Not a fan of the counter supination grip (good support for slow, bullseye target shooting but less side-to-side or up-and-down control and speed), the hooked trigger finger (slip off the gun and BOOM. It is not as safe as indexing your finger straight. Especially when drawing a pistol from a holster, which is what was happening w/ the Serpa’s when that was a deal. Hooked finger for indexing is not a good idea), or really the flat stock hold either. You’d have to push it forward, assuming it doesn’t catch on your clothing, and then pull it back before you could fire, and build muscle memory to bring it to your shoulder in the same place every time. Said a couple comments up: “the flat stock hold is only about a way to bear the weight of your rifle when you’re not actively shooting, but toting it around all day” …if only someone would invent a strap or webbing of some sort that you could attach to the rifle and sling around your shoulder. You could even call it a “sling.” It would allow your arms to support little-to-none of the rifle’s weight and you could bring it up from a low ready position every time you needed to fire. Low ready, being the standard for fairly good reason… arms could even be in position on the gun, but actually resting on it w/ the sling holding the weight, ready to bring the gun to the shoulder at any point.
I thought the exact same thing.
If someone finds it helpful, I’m at a loss as to what all y’alls problem is. NO ONE IS SAYING YOU HAVE TO DO THIS. But it’s a woman in the video, and you can’t help chiming in to prove your masculinity. You’re talking more to yourself than anyone else.
True, but on the same token, just because it is a woman does not mean she is free from criticism.
I think the video’s fine and the technique is useful, but that it’s a target competition technique, especially for heavy small-bore rifles. Perhaps that’s why some people don’t connect with it. Can’t hurt to learn extra techniques.

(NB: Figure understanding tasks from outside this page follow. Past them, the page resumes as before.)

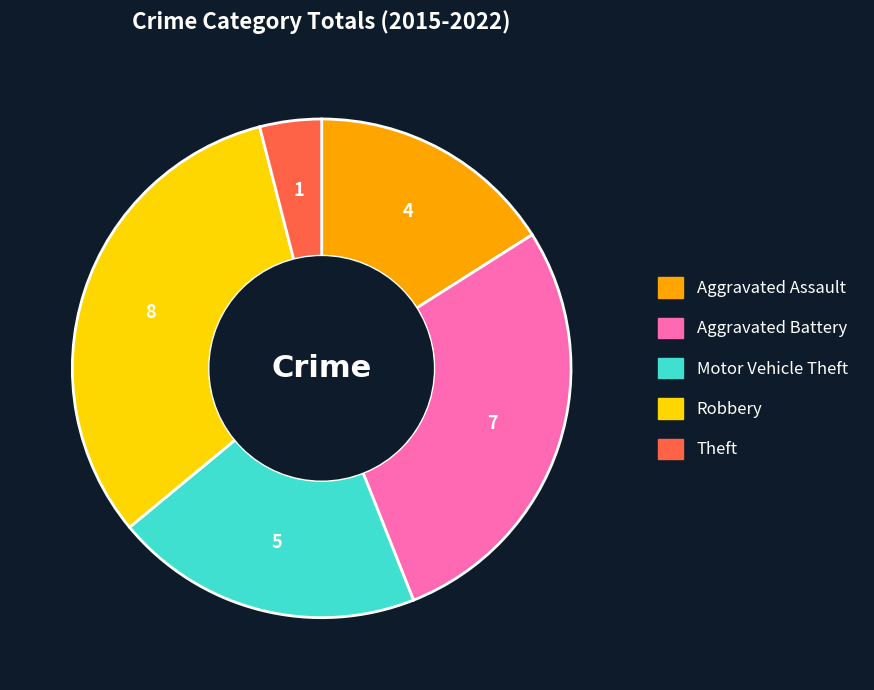

Does any single category account for the majority?

No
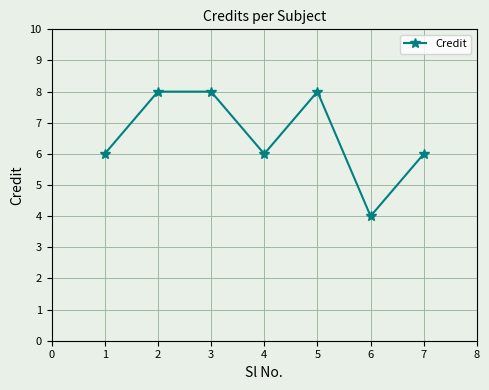

What is the minimum value shown in the chart?

4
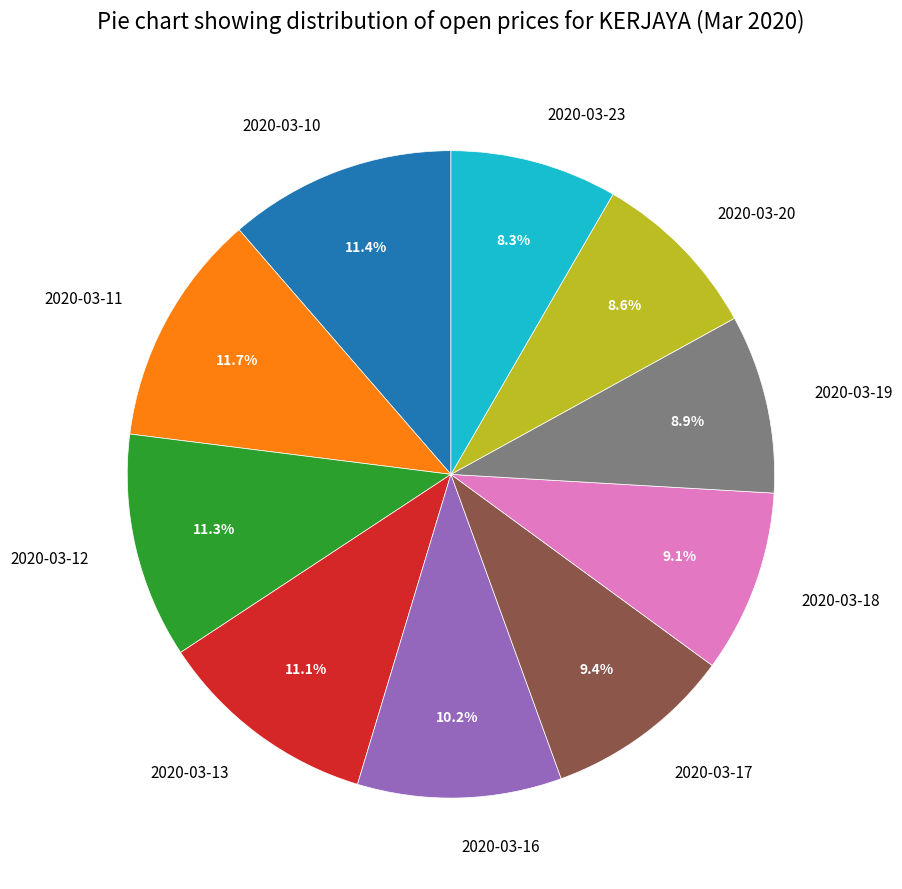

To the nearest percent, what is the difference between the largest and smallest slice percentages?

3%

You know, I see a few “well, get stronger” comments. I have an idea. The next time you take your AR out for a test spin, carry it for 12-hours in an on-shoulder, muzzle forward and elevated position, no strap, 480 rounds of 5.56 ammunition, vest, and enough water for the trip. As far as I am concerned, if anyone has a technique that reduces the wear-and-tear on the body so that you still have as much strength as you need should something happen, listen. Just my 2-cents.
Perhaps my experience has been limited. Slings that spread the load are familiar to me. Yet, I know of no group without slings who carries an AR for more than thirty or forty minutes. There must be such groups. Who are they? (I have mil experience, but no LE. Lots of hunting experience.)
This must be a competition-specific technique. When I want to reduce the weight on the arms, I either use the sling or carry muzzle-up, stock held between bicep and ribcage.
The technique has merit with some people under some situations, just another tool to consider.
I just wish the video wouldn’t self start every few minutes on my computer.
Thank you Crunkleross and all of the other commentators who have mentioned the positives and negatives with this method and her forward hand hold.
This is an option that is available to all shooters, if it works for you then great, if not, great.
Her weapon is full of crap that she doesn’t need, but it is apparently set up for a competition.
Her sling would get her killed in combat, she would have to un-clip it to regain her motion.
I don’t know about you, but I never get tired of Shooing.
That’s a great tip. Hopefully it will help more shooters enjoy the sport, learn to love it, and support the Second Amendment (including M4 pattern carbines). We can use all of the supporters we can get.